The other thing I would recommend is a book, based on that work, called Your Defiant Teen, by psychologists Russell Barkley and Arthur Robin.

What you’re going to learn in PMT are some key parenting skills, specifically for teenagers with ODD, especially about how to give positive reinforcement and how to give appropriate consequences.

It’s really important for parents to understand that attention equals reinforcement. Any behavior that results in attention from the mother, even if it’s negative attention for negative behavior, makes it more likely that that behavior is going to be repeated.

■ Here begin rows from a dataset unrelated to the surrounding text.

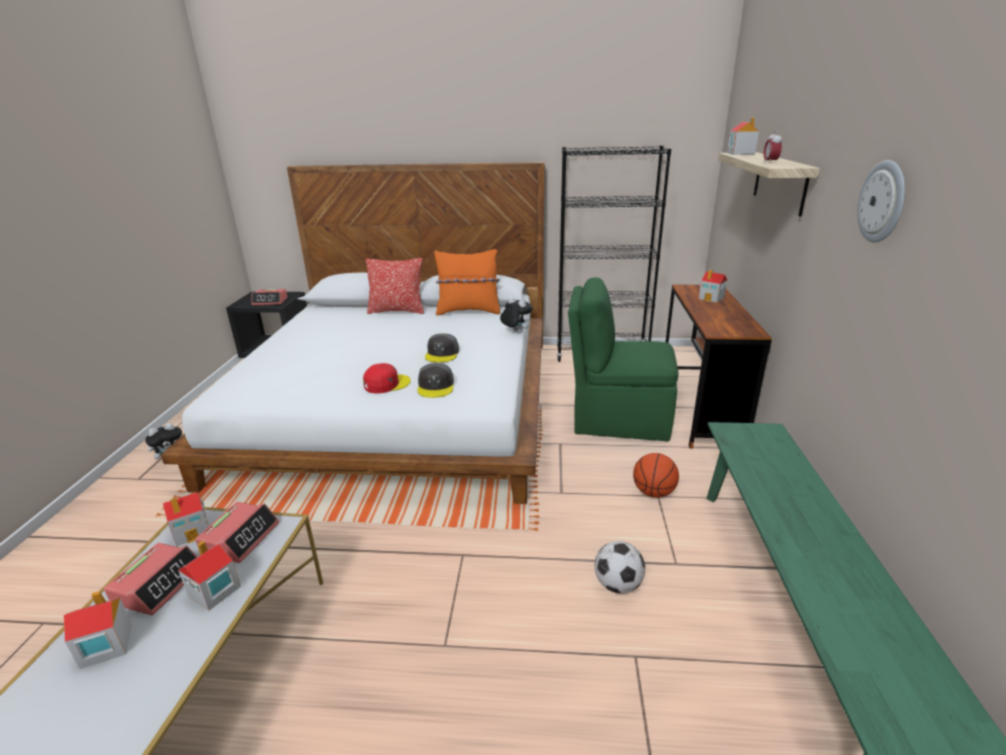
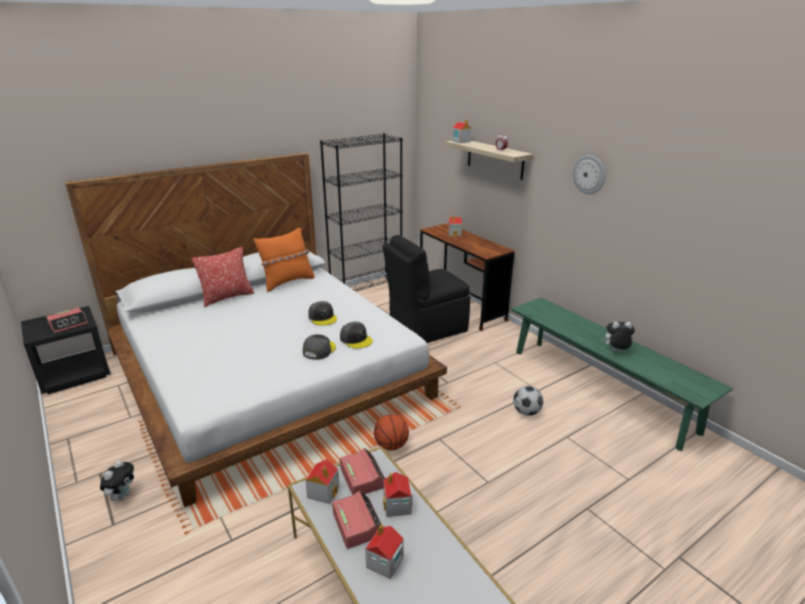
camera: 40 degrees left, 0 degrees up
red cap [363,363,411,394] -> grey cap [303,334,336,360]
plush toy [500,297,533,333] -> plush toy moved to [602,322,635,352]
green chair [568,277,678,442] -> black chair [383,235,470,343]
basketball [633,453,679,498] -> basketball moved to [374,414,409,450]

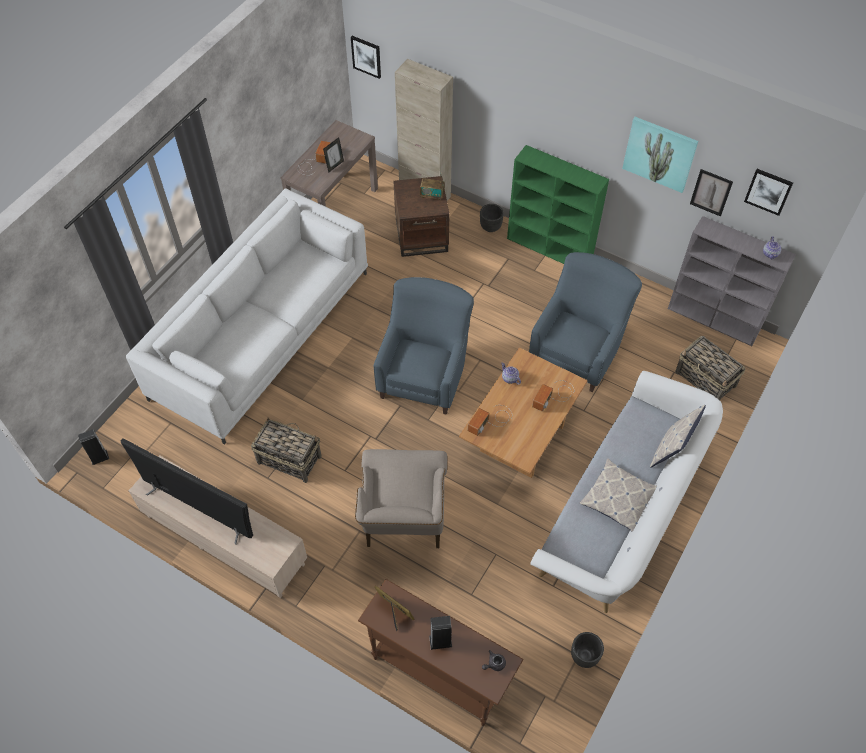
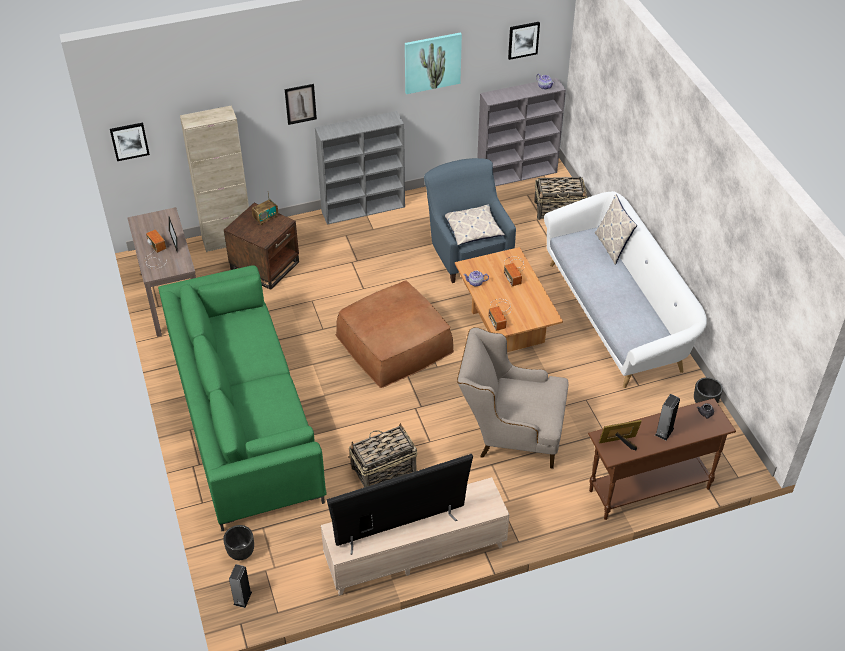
camera: 50 degrees left, 10 degrees down
white sofa [126,188,368,445] -> green sofa [158,265,327,531]
beige armchair [355,449,447,548] -> beige armchair turned 150 degrees clockwise [457,327,568,469]
blue armchair [374,277,474,415] -> brown ottoman [336,280,454,388]
black planter [480,204,504,232] -> black planter moved to [223,525,254,560]
green bookcase [507,145,609,264] -> grey bookcase [315,111,405,225]
pillow [580,458,657,532] -> pillow moved to [445,205,505,245]
picture [690,169,733,217] -> picture moved to [285,84,317,125]

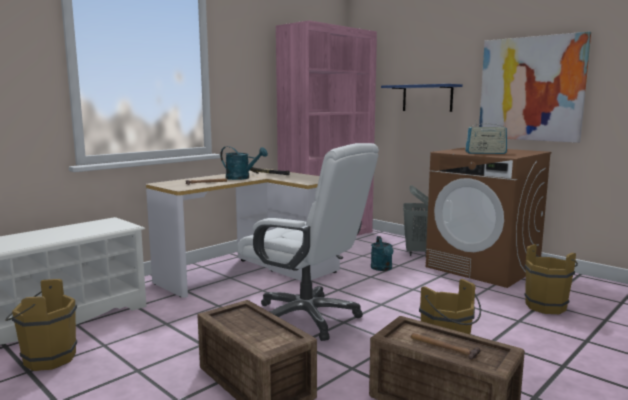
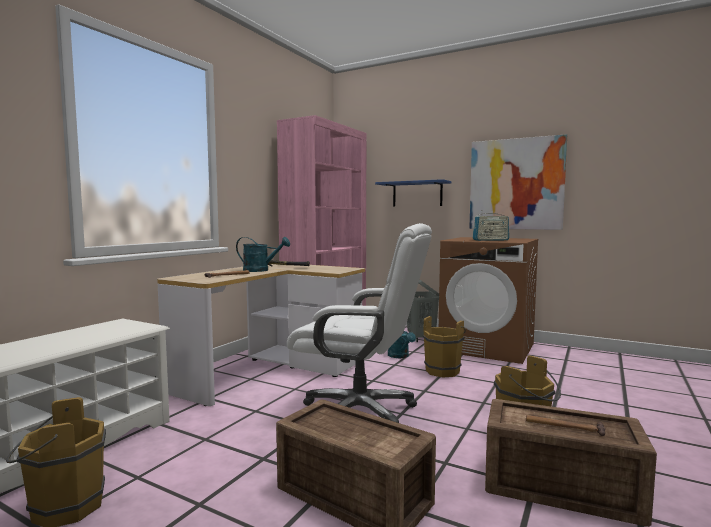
camera: 15 degrees left, 5 degrees down
brown bucket [524,244,578,314] -> brown bucket moved to [423,316,466,378]

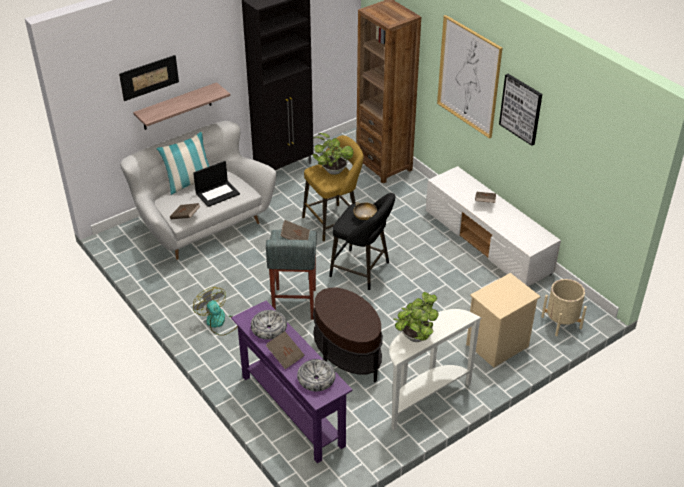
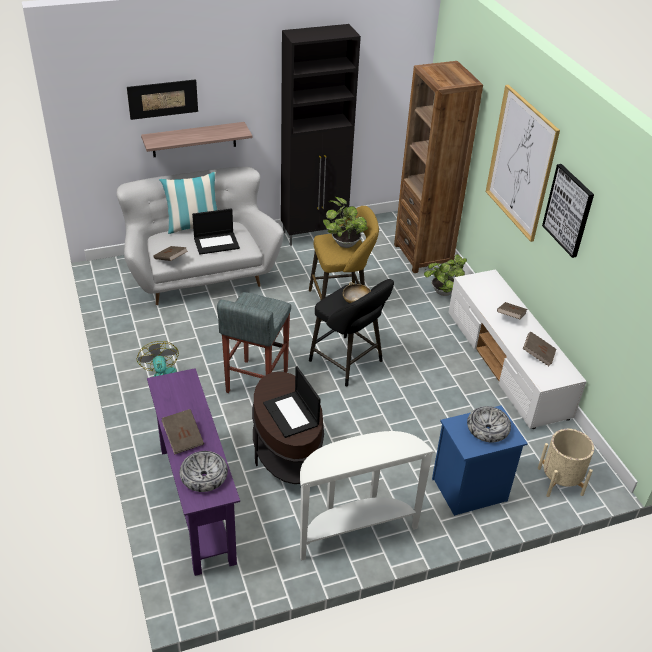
camera: 15 degrees right, 0 degrees up
bowl [251,310,287,340] -> bowl moved to [467,406,511,442]
brown book [280,220,310,240] -> brown book moved to [523,332,556,366]
potted plant [394,292,439,342] -> potted plant moved to [424,254,467,296]
beige nightstand [466,273,541,368] -> blue nightstand [432,405,528,516]
none -> laptop [263,366,321,438]

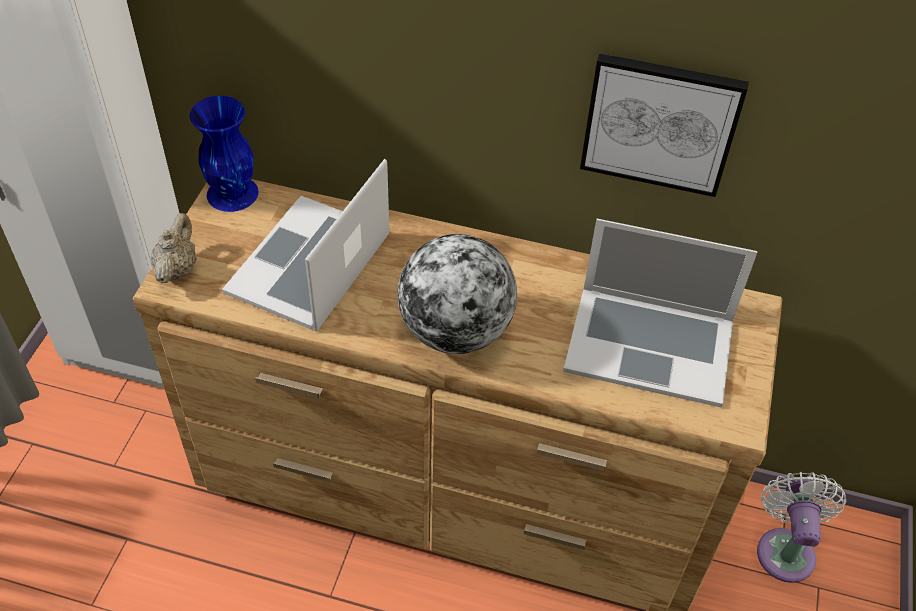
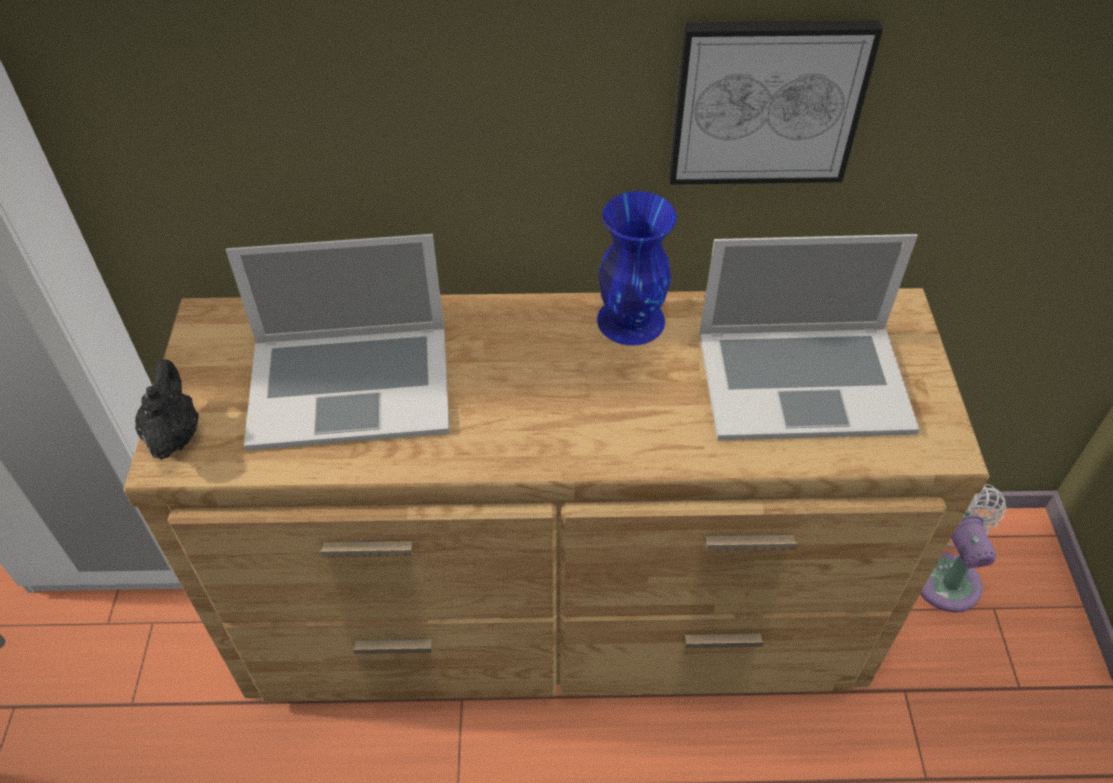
camera: 15 degrees left, 0 degrees up
beige teapot [151,213,197,283] -> black teapot [135,359,199,460]
blue vase [190,96,259,212] -> blue vase moved to [597,191,677,345]
laptop [222,159,390,331] -> laptop turned 105 degrees counterclockwise [226,234,450,451]
globe [397,234,517,354] -> none

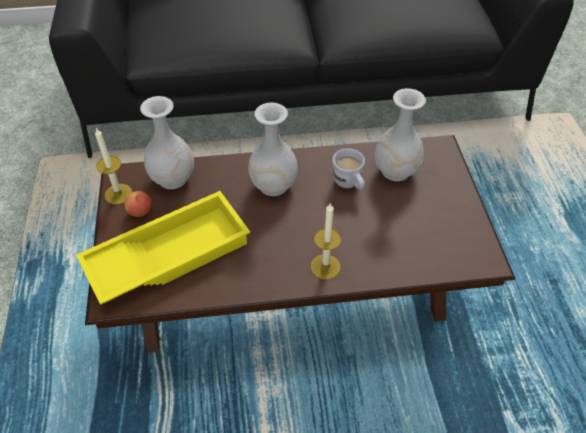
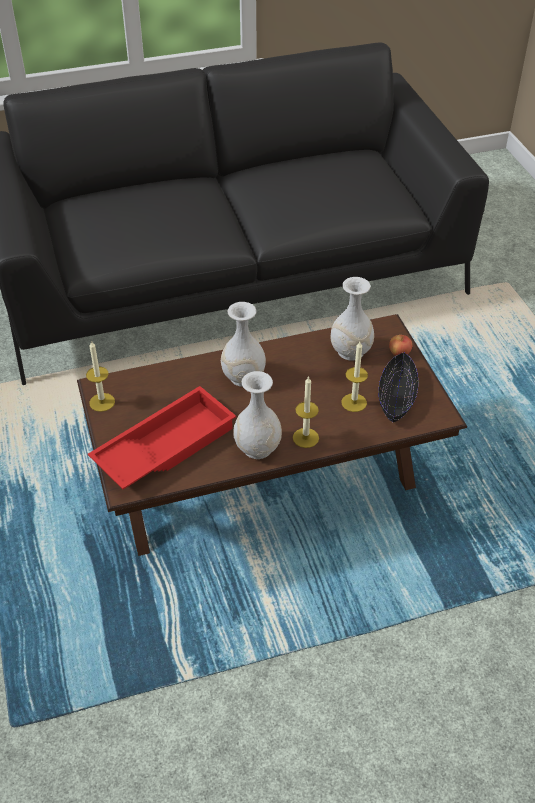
camera: 10 degrees left, 5 degrees down
yellow tray [76,191,250,305] -> red tray [88,386,236,489]
apple [124,191,152,217] -> apple moved to [389,335,412,356]
white vase [140,96,194,189] -> white vase moved to [233,371,282,459]
white mug [332,148,365,190] -> none
none -> candle [341,342,368,412]
none -> black bowl [378,353,418,422]

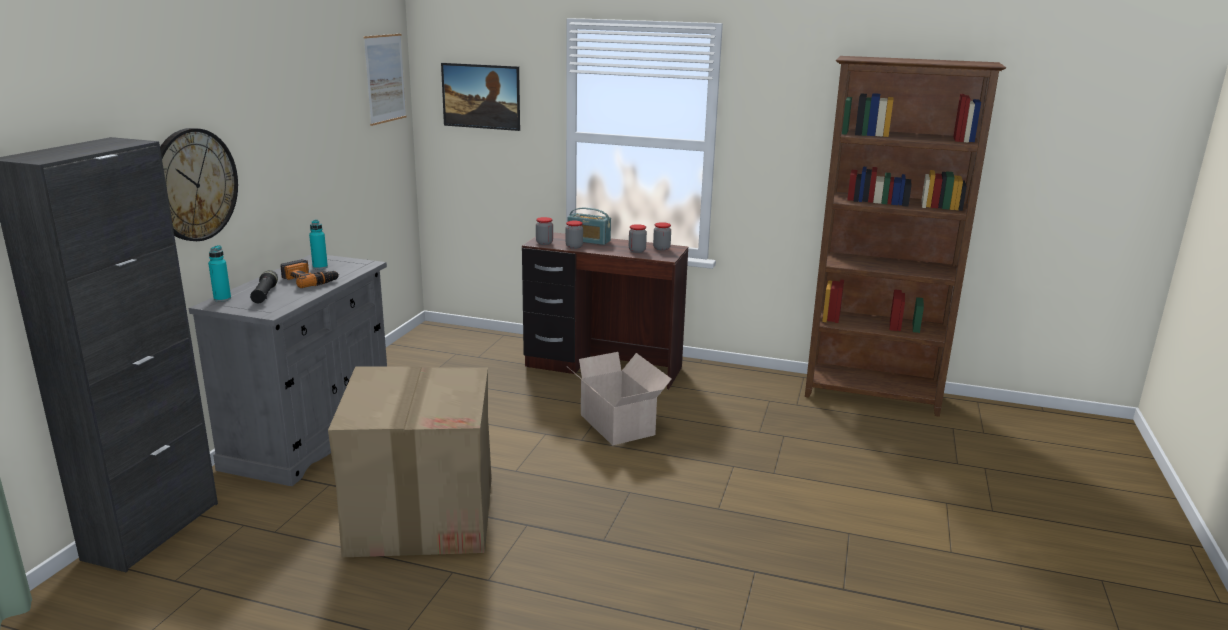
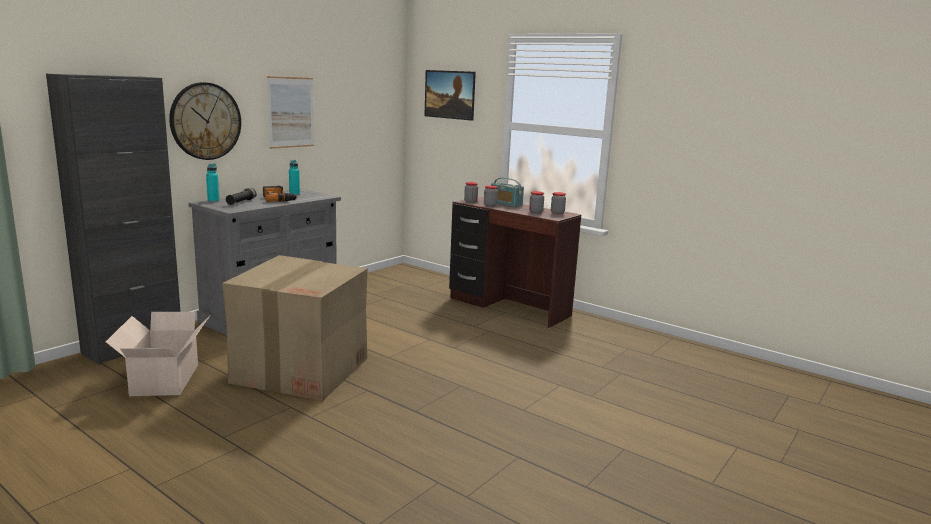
camera: 20 degrees right, 5 degrees down
picture [364,34,406,126] -> picture moved to [267,76,314,149]
cardboard box [569,352,672,446] -> cardboard box moved to [106,312,210,396]
brown bookcase [805,56,1006,417] -> none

So you’ve got to flip the switch: learn how to give attention for positive behaviors. Your granddaughter obviously has the capability to do well, in certain situations. The more attention her mom gives for positive behaviors, such as doing well in school, being great on the cruise, the more likely those behaviors will increase.

I always recommend a three-to-one rule: Three positive comments to one negative, critical comment. The most powerful way to change a person’s behavior is through positive reinforcement, which means giving her praise, a hug or some positive recognition of her good behavior.

The other thing that you’ll learn at PMT is about how to set up a behavioral management program, where you establish your top three priorities for behaviors you want to see, and the teen can earn privileges — extra spending money or going out with friends — by meeting those expectations. It’s important to set up a positive way for your granddaughter to earn privileges first, before you establish consequences and taking away privileges.

Finally I would encourage you and your daughter to keep in mind that your granddaughter’s lashing out, albeit harmful to the family, is something she’s not happy with either. And to recognize that there’s some underlying pain that she’s feeling, and she can’t figure out a better way to deal with it.

It helps if you can hold onto that empathy, knowing that deep down, she doesn’t want to be acting this way and hurting her family, even though it might not seem that way. She probably doesn’t want to be seen as the bad kid.

If you can hold onto moments where she does try, she does have compassion, you can keep in mind that it’s there; it’s just buried deep down inside, and things have to change in order for it to come out more.

This article was last reviewed or updated on November 6, 2023.